Wales politics

New marine zone plans scrapped by minister

Skomer Island
Image caption Skomer was one of the proposed zones but the minister will now look at the 125 existing marine areas

Controversial plans for 10 marine conservation zones have been withdrawn by a Welsh government minister.

Alun Davies told AMs they had received 7,000 responses to a consultation containing "strongly held" views.

He said he would now look at the 125 existing marine protected areas to see if further improvements could be made.

The Marine Conservation Society (MCS) described it as an "embarrassing U-turn" for the Welsh government, and has called for better protection of seas.

Creating the zones would mean a ban on fishing and anchoring in some areas and had brought opposition.

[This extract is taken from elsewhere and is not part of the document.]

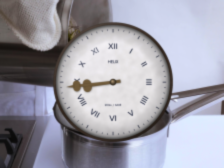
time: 8:44
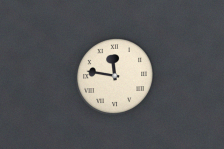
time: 11:47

The Welsh Fishermen's Association said previously that existing conservation networks for Welsh waters are adequate.

'Strongly held views'

The Welsh government proposed the zones last year with the backing of the Countryside Council of Wales and the Marine Conservation Society.

The minister for natural resources said the decision had been made after the thousands of responses to the consultation brought "divergent and strongly held views".

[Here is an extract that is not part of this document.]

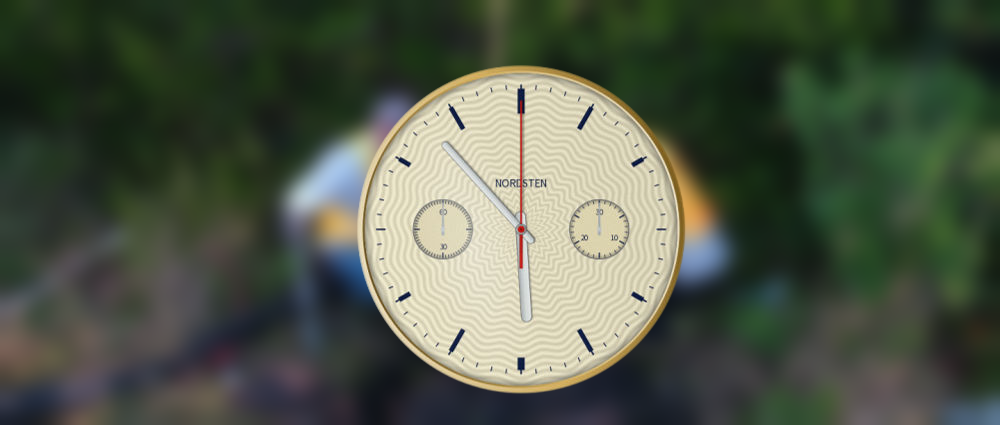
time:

Mr Davies said to "avoid any continuing uncertainty over the options presented in the 2012 consultation, I am also withdrawing all the proposed sites".

His comments come after the findings were published of a task and finish team which reviewed the feedback.

Image caption Sites initially earmarked for conservation zones

Now, he will concentrate on the existing 125 Marine Protected Areas (MPAs) that cover 36% of Welsh seas to see if any changes can be made rather than creating additional zones.

"We are now in a stronger position to assess our current contribution to the network's ecological coherence," he said.

"I have, therefore, commissioned an assessment of our current MPAs to identify if there are any gaps and what the options might be to fill those gaps.

"If any measures are required, I believe they should be simple, proportionate and fit for purpose."

Dr Peter Richardson, biodiversity programme manager for MCS, said the Welsh government "spent an awful lot of time and money and encouraged other people to put effort into this consultation response".

He said: "70% of the consultation responses were in favour of designating these sites and yet today the minister has announced he's scrapping the whole thing... bit of an embarrassing U-turn for the government I think."

He added: "I think there are plenty of people in the fishing industry... that understand that in order to get the best yields from the marine habitats on which they depend, they have to be managed properly."